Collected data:
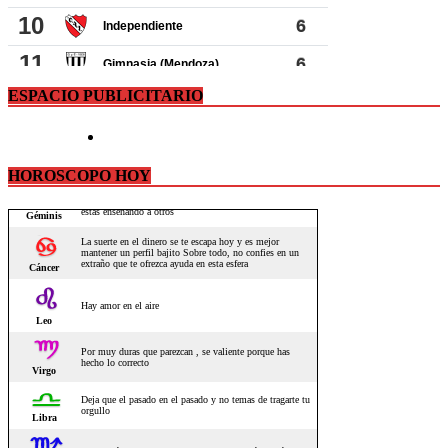
ESPACIO PUBLICITARIO
HOROSCOPO HOY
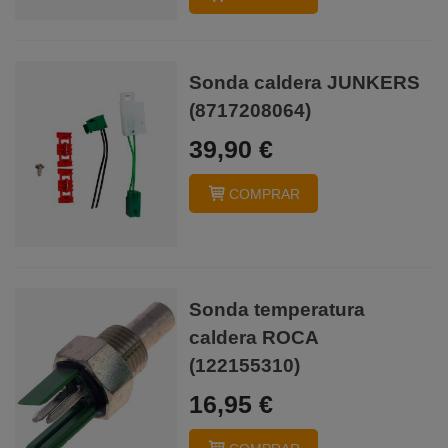
Sonda caldera JUNKERS
(8717208064)
39,90 €
COMPRAR
Sonda temperatura
caldera ROCA
(122155310)
16,95 €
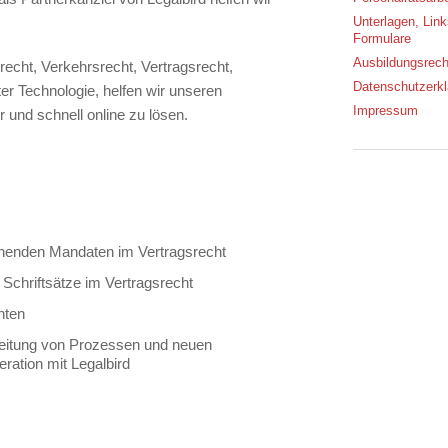
Unterlagen, Lin
Formulare
Ausbildungsrech
echt, Verkehrsrecht, Vertragsrecht,
Datenschutzerkl
er Technologie, helfen wir unseren
Impressum
 und schnell online zu lösen.
henden Mandaten im Vertragsrecht
e Schriftsätze im Vertragsrecht
nten
beitung von Prozessen und neuen
ration mit Legalbird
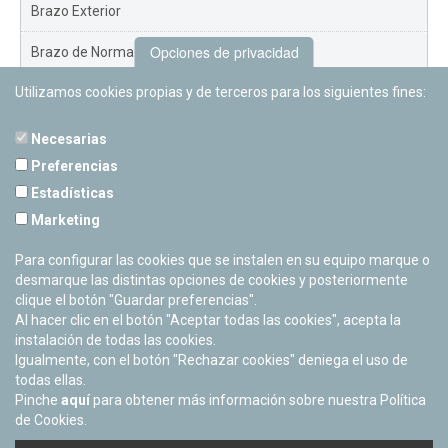
Brazo Exterior
Opciones de privacidad
Brazo de Norma
Utilizamos cookies propias y de terceros para los siguientes fines:
Nuevo Exterior
Necesarias
Preferencias
Estadísticas
PLANETARIO DE PAMPLONA
Marketing
Calle Sancho RamÃ­rez, s/n
31008 Pamplona, Navarra
Para configurar las cookies que se instalen en su equipo marque o
Cerrado Temporalmente
desmarque las distintas opciones de cookies y posteriormente
clique el botón "Guardar preferencias".
Al hacer clic en el botón "Aceptar todas las cookies", acepta la
instalación de todas las cookies.
Igualmente, con el botón "Rechazar cookies" deniega el uso de
todas ellas.
Pinche
aquí
para obtener más información sobre nuestra Política
de Cookies.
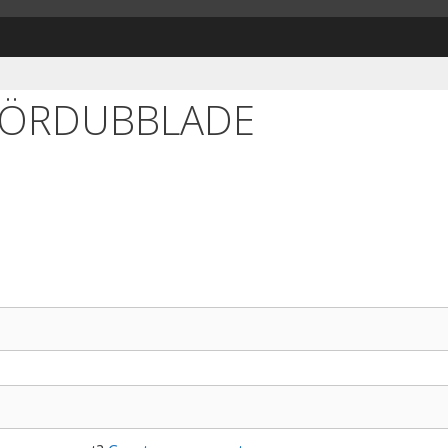
FÖRDUBBLADE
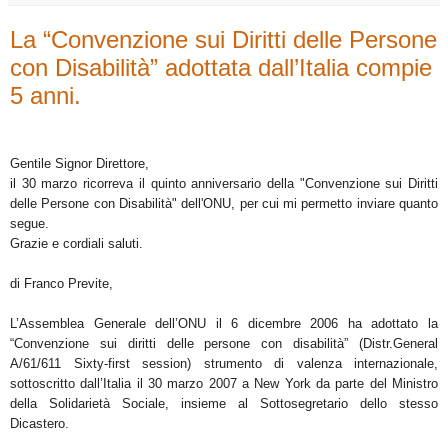
La “Convenzione sui Diritti delle Persone
con Disabilità” adottata dall’Italia compie
5 anni.
Gentile Signor Direttore,
il 30 marzo ricorreva il quinto anniversario della "Convenzione sui Diritti
delle Persone con Disabilità" dell'ONU, per cui mi permetto inviare quanto
segue.
Grazie e cordiali saluti.
di Franco Previte,
L’Assemblea Generale dell’ONU il 6 dicembre 2006 ha adottato la
“Convenzione sui diritti delle persone con disabilità” (Distr.General
A/61/611 Sixty-first session) strumento di valenza internazionale,
sottoscritto dall’Italia il 30 marzo 2007 a New York da parte del Ministro
della Solidarietà Sociale, insieme al Sottosegretario dello stesso
Dicastero.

### EXERCISE DETAILS
Copy out every line above word for word, leaving out the pictures.

### EXERCISE ANSWER
ESPACIO PUBLICITARIO
HOROSCOPO HOY
Sonda caldera JUNKERS
(8717208064)
39,90 €
COMPRAR
Sonda temperatura
caldera ROCA
(122155310)
16,95 €
Unterlagen, Lin
Formulare
Ausbildungsrech
echt, Verkehrsrecht, Vertragsrecht,
Datenschutzerkl
er Technologie, helfen wir unseren
Impressum
 und schnell online zu lösen.
henden Mandaten im Vertragsrecht
e Schriftsätze im Vertragsrecht
nten
beitung von Prozessen und neuen
ration mit Legalbird
Brazo Exterior
Opciones de privacidad
Brazo de Norma
Utilizamos cookies propias y de terceros para los siguientes fines:
Nuevo Exterior
Necesarias
Preferencias
Estadísticas
PLANETARIO DE PAMPLONA
Marketing
Calle Sancho RamÃ­rez, s/n
31008 Pamplona, Navarra
Para configurar las cookies que se instalen en su equipo marque o
Cerrado Temporalmente
desmarque las distintas opciones de cookies y posteriormente
clique el botón "Guardar preferencias".
Al hacer clic en el botón "Aceptar todas las cookies", acepta la
instalación de todas las cookies.
Igualmente, con el botón "Rechazar cookies" deniega el uso de
todas ellas.
Pinche
aquí
para obtener más información sobre nuestra Política
de Cookies.
FÖRDUBBLADE
La “Convenzione sui Diritti delle Persone
con Disabilità” adottata dall’Italia compie
5 anni.
Gentile Signor Direttore,
il 30 marzo ricorreva il quinto anniversario della "Convenzione sui Diritti
delle Persone con Disabilità" dell'ONU, per cui mi permetto inviare quanto
segue.
Grazie e cordiali saluti.
di Franco Previte,
L’Assemblea Generale dell’ONU il 6 dicembre 2006 ha adottato la
“Convenzione sui diritti delle persone con disabilità” (Distr.General
A/61/611 Sixty-first session) strumento di valenza internazionale,
sottoscritto dall’Italia il 30 marzo 2007 a New York da parte del Ministro
della Solidarietà Sociale, insieme al Sottosegretario dello stesso
Dicastero.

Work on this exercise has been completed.